## SOURCE DOCUMENT:
--------

Chemical Looping Process for Super-Dry Reforming of CO2 into CO
Driven by the need to develop technologies for converting large amounts of CO2, the super-dry reforming concept has been proposed and demonstrated on a small lab scale unit (g/h scale) in the Laboratory for Chemical Technology (LCT) at UGent.
Compared to regular dry reforming of (bio)methane, super-dry reforming is a strongly intensified process as it converts up to three CO2 molecules per molecule of CH4 into a pure CO stream. Taking into account that potential bio-methane production in the EU can reach up to 30Mt/y in the coming decade, this would allow to convert around 10% of current stationary point CO2 emissions into CO. This corresponds to converting more than 250 Mt/year CO2 per year! Note that, in principle, any methane rich source can be used so this figure might even be higher. In combination with renewable H2, produced for example from green electricity, CO can become a key platform molecule in a sustainable future.
The key challenge in deploying and commercializing chemical looping is the robustness and economic readiness of the oxygen carriers for long-term viable operation at industrial conditions. A large gap exists between laboratory materials, even though demonstrating excellent characteristics, and the corresponding industrial solids.
In addition to producing efficient materials on 100 kg scale, the SDR project aims to build a demonstration setup at pilot level, based on a multi-reactor configuration. As such, this project will be a major contributor to the transition from a linear to a circular economy, aiming at sustainable development by replacing the ‘end-of-life’ concept with the reuse of two of the most important greenhouse gasses: CO2 and CH4.
Project type: LSI in MOT3 Electrification & Radical Process Transformation
Approved on: 20/12/2019
Start date: 01/01/2020 (with a maximum duration of 36 months)

--------

## SUPPLIED MATERIAL:
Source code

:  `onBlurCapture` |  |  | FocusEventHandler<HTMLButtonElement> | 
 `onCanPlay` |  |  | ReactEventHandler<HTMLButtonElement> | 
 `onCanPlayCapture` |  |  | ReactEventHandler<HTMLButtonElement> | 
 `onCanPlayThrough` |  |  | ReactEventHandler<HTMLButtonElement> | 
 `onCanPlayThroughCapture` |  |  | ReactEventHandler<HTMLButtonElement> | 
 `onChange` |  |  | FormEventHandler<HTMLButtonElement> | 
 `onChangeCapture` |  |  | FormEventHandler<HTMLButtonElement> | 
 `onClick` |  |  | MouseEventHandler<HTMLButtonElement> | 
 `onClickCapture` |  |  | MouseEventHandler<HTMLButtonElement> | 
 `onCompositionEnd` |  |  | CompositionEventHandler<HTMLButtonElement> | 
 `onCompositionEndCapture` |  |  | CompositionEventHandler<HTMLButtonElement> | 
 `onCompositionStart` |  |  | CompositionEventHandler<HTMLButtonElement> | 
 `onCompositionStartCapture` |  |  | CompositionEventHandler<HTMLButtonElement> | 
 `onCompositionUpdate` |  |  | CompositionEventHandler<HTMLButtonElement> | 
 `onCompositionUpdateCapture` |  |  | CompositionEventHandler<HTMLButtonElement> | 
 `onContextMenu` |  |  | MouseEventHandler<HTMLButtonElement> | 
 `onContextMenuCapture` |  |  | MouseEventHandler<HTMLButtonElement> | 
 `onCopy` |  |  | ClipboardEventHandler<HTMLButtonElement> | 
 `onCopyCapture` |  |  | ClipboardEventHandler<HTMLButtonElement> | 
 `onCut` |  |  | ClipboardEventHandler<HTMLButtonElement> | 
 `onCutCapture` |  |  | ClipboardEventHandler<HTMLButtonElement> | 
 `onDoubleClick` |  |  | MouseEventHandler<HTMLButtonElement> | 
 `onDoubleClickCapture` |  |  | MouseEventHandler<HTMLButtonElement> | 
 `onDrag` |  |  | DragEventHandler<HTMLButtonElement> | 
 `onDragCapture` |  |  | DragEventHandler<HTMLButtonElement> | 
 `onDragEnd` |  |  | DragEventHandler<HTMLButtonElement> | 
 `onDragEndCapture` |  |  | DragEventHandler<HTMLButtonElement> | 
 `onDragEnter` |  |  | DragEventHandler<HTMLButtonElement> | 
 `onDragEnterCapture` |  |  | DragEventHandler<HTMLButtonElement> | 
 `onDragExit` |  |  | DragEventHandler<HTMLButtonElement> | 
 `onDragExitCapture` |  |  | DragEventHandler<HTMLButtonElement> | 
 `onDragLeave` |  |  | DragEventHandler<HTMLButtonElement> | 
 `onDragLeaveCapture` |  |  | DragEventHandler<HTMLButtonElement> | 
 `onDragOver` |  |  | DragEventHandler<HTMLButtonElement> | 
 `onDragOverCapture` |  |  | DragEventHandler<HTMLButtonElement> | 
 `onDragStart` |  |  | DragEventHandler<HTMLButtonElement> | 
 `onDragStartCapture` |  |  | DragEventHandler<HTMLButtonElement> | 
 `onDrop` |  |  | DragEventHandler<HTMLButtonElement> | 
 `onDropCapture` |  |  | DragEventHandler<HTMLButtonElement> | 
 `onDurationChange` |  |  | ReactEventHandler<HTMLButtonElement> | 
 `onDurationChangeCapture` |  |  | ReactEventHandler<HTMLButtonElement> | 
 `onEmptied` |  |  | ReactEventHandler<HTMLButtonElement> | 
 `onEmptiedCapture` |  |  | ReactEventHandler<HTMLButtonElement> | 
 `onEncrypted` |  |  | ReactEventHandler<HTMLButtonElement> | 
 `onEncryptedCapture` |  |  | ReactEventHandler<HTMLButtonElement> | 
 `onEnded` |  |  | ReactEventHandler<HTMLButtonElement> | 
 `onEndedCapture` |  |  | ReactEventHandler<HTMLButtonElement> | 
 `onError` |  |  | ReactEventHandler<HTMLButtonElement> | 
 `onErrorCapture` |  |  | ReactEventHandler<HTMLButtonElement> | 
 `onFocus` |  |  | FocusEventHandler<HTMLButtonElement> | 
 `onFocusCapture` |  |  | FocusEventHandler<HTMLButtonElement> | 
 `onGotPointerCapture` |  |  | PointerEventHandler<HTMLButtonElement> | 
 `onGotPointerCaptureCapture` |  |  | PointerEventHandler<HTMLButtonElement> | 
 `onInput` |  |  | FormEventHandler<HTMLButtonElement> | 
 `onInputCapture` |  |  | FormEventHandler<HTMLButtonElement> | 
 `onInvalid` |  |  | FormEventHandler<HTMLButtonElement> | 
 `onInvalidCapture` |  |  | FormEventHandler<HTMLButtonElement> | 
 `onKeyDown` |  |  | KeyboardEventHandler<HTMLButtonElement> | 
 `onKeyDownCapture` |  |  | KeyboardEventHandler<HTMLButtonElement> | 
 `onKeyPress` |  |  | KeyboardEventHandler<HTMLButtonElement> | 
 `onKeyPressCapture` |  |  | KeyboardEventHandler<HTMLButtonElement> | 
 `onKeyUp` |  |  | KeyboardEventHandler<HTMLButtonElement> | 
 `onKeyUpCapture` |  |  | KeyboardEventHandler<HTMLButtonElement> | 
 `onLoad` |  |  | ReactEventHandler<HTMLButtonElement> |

--------

## YOUR TASK:
According to the super-dry reforming description, up to how many CO2 molecules does the process convert per molecule of CH4? The listing has no connection to the super-dry reforming description.

## EXERCISE OUTPUT:
Up to three CO2 molecules per molecule of CH4.